On a pris plaisir à se raconter tout ce qu’il s’est passé pendant ces années, on s’est revus quelques fois, même si tu étais à 1h de route. Et puis tu es reparti vivre à la montagne, et moi j’ai eu ma garçonnière. On s’est vus moins souvent, mais à chaque fois on passait 24h ensemble, voir plus…à discuter, boire ou baiser. J’étais heureuse de pouvoir te recevoir à mon tour dans mon petit chez moi, de coupler une soirée, une nuit et une journée de télétravail pour profiter pleinement de toi.
La dernière fois c’était en mai, avant que tu apprennes ta maladie, ça faisait 2 ans qu’on s’était pas vus et on a passé 2 nuits ensemble. Je suis heureuse d’avoir eu cette opportunité de passer ce temps avec toi.

## Liste des données
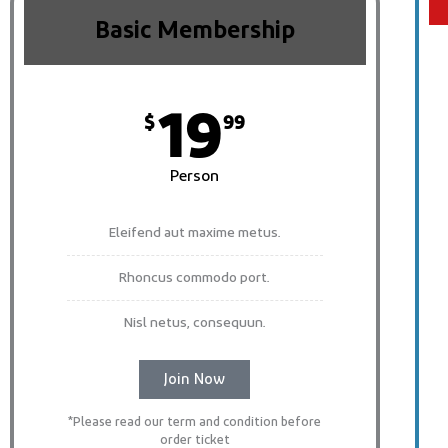
Basic Membership
19
$
99
Person
Eleifend aut maxime metus.
Rhoncus commodo port.
Nisl netus, consequun.
Join Now
*Please read our term and condition before
order ticket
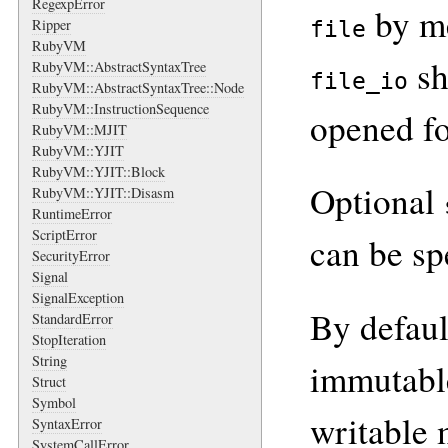
RegexpError
by me
Ripper
file
RubyVM
sh
RubyVM::AbstractSyntaxTree
file_io
RubyVM::AbstractSyntaxTree::Node
RubyVM::InstructionSequence
opened fo
RubyVM::MJIT
RubyVM::YJIT
RubyVM::YJIT::Block
Optional
RubyVM::YJIT::Disasm
RuntimeError
ScriptError
can be sp
SecurityError
Signal
SignalException
By defaul
StandardError
StopIteration
String
immutable
Struct
Symbol
writable 
SyntaxError
SystemCallError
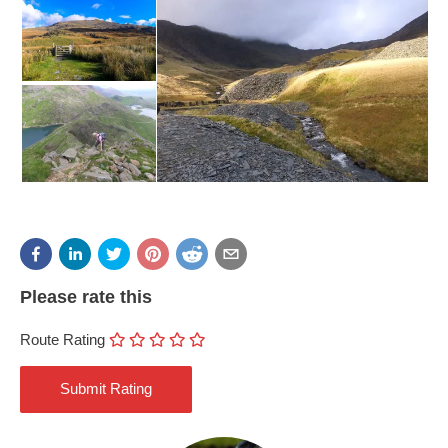
Please rate this
Route Rating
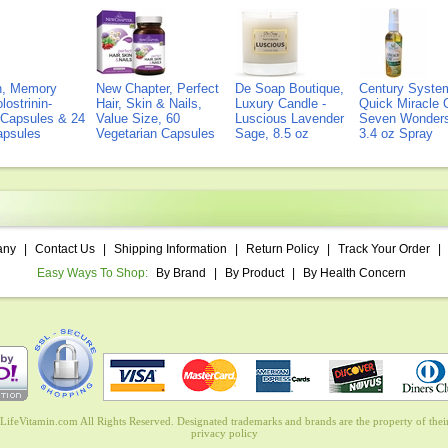
on, Memory
New Chapter, Perfect
De Soap Boutique,
Century Syste
lostrinin-
Hair, Skin & Nails,
Luxury Candle -
Quick Miracle O
) Capsules & 24
Value Size, 60
Luscious Lavender
Seven Wonders 
Capsules
Vegetarian Capsules
Sage, 8.5 oz
3.4 oz Spray
any
|
Contact Us
|
Shipping Information
|
Return Policy
|
Track Your Order
|
Easy Ways To Shop:
By Brand
|
By Product
|
By Health Concern
ifeVitamin.com All Rights Reserved. Designated trademarks and brands are the property of their
privacy policy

## Tâches à réaliser
**1)** Recopiez fidèlement le passage du texte fourni qui va de « On a pris plaisir » à « pleinement de toi. ».
**2)** Résumez le texte fourni en deux phrases.
**3)** Rédigez la suite du texte fourni, en commençant juste après sa dernière phrase.

## Réponses dans l'ordre
**1)**
On a pris plaisir à se raconter tout ce qu’il s’est passé pendant ces années, on s’est revus quelques fois, même si tu étais à 1h de route. Et puis tu es reparti vivre à la montagne, et moi j’ai eu ma garçonnière. On s’est vus moins souvent, mais à chaque fois on passait 24h ensemble, voir plus…à discuter, boire ou baiser. J’étais heureuse de pouvoir te recevoir à mon tour dans mon petit chez moi, de coupler une soirée, une nuit et une journée de télétravail pour profiter pleinement de toi.

**2)** Après s'être raconté ce qui s'était passé pendant ces années, la narratrice et l'homme à qui elle s'adresse se sont vus moins souvent une fois qu'il est reparti vivre à la montagne, mais passaient alors 24 heures ou plus ensemble, et elle était heureuse de le recevoir dans sa garçonnière. Leur dernière rencontre remonte à mai, avant qu'il apprenne sa maladie, après deux ans sans se voir, et elle se dit heureuse d'avoir pu passer ce temps avec lui.

**3)**
Il y a deux jours j’ai cherché ton nom sur Internet, j’ai eu ce pressentiment que peut-être… Et effectivement je suis tombée sur ton avis de décès. Quelle douleur pour ta maman et ton frère. Nous avions parlé de ça à l’hôpital, tu culpabilisais de faire souffrir tes proches et finalement c’était un soulagement pour toi de ne pas laisser un enfant, même si tu aurais été heureux si tu avais pû connaître la paternité.
Tu n’avais que 45 ans et aujourd’hui c’était ton enterrement. C’est à 40mn de chez moi, pas très loin de la maison vide de ma maman. J’ai songé venir à l’église ou au cimetière pour te faire un dernier adieu. Être présente auprès de ta famille et tes amis pour qui j’aurai été une parfaite inconnue, mais j’ai des réunions professionnelles à 13h et à 15h, et je me suis dit que ce n’était peut être pas ma place, que ma présence pourrait susciter des interrogations ou un malaise. Alors j’ai fait un autre geste, j’ai planté un arbre pour toi via le site proposé et j’ai écrit quelques mots pour ta famille et pour toi, en laissant seulement mon prénom. S’ils veulent me contacter ils trouveront mon numéro dans ton portable avec une petite photo sexy mais heureusement soft.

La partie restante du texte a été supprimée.